Down to the last line, reproduce the data that follows, but skip the pictures.

— Information shown —
- Opening Delimiter -

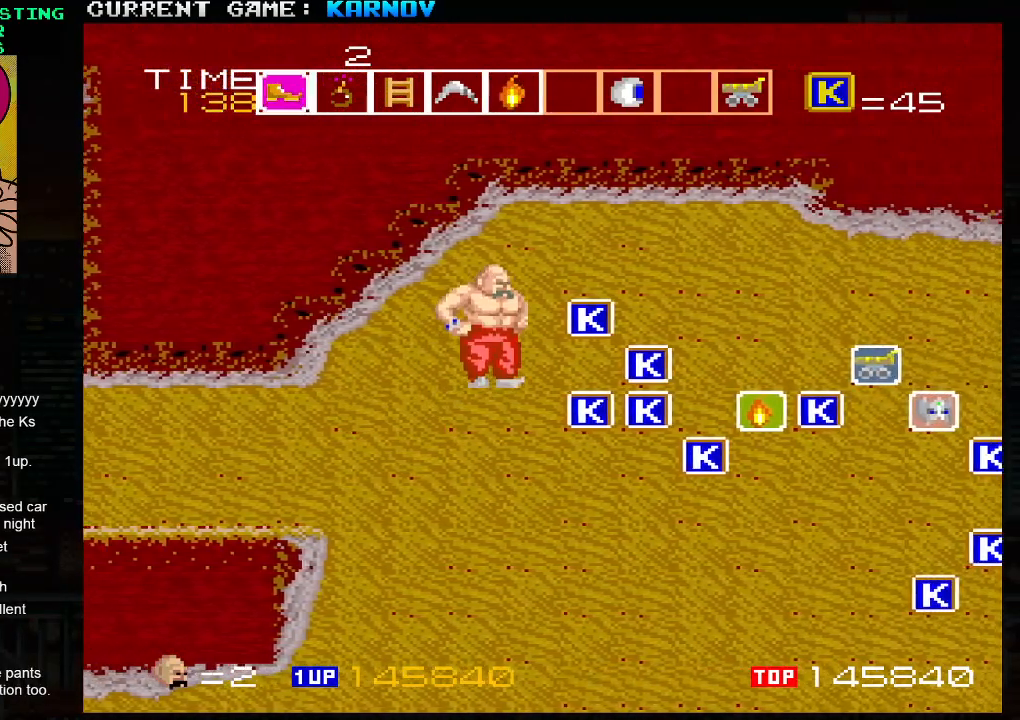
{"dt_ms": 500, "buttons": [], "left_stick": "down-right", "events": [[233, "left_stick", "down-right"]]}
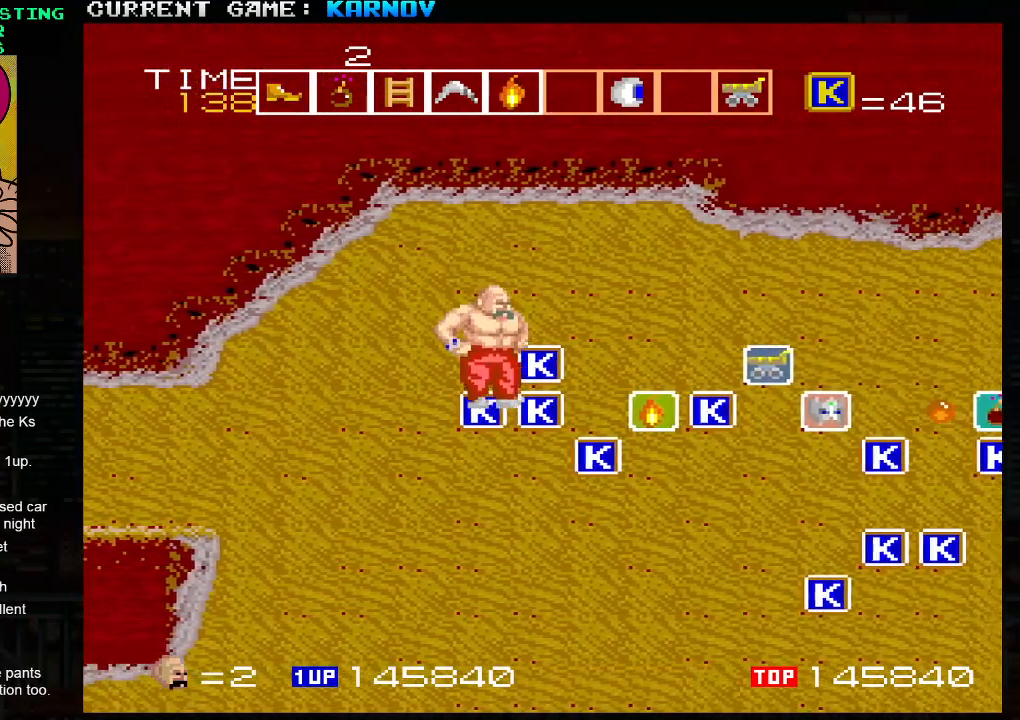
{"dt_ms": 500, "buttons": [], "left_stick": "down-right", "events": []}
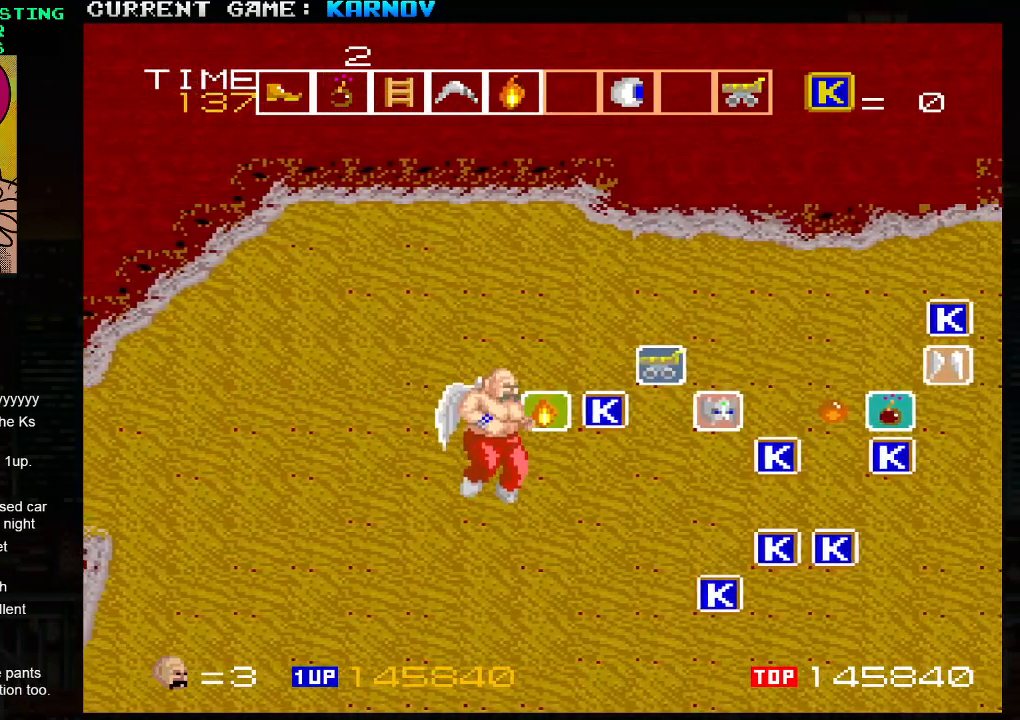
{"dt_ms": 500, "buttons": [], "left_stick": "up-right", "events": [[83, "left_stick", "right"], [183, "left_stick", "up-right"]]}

- Closing Delimiter -

— Solution to the problem —
{"dt_ms": 500, "buttons": [], "left_stick": "down-right", "events": [[233, "left_stick", "down-right"]]}
{"dt_ms": 500, "buttons": [], "left_stick": "down-right", "events": []}
{"dt_ms": 500, "buttons": [], "left_stick": "up-right", "events": [[83, "left_stick", "right"], [183, "left_stick", "up-right"]]}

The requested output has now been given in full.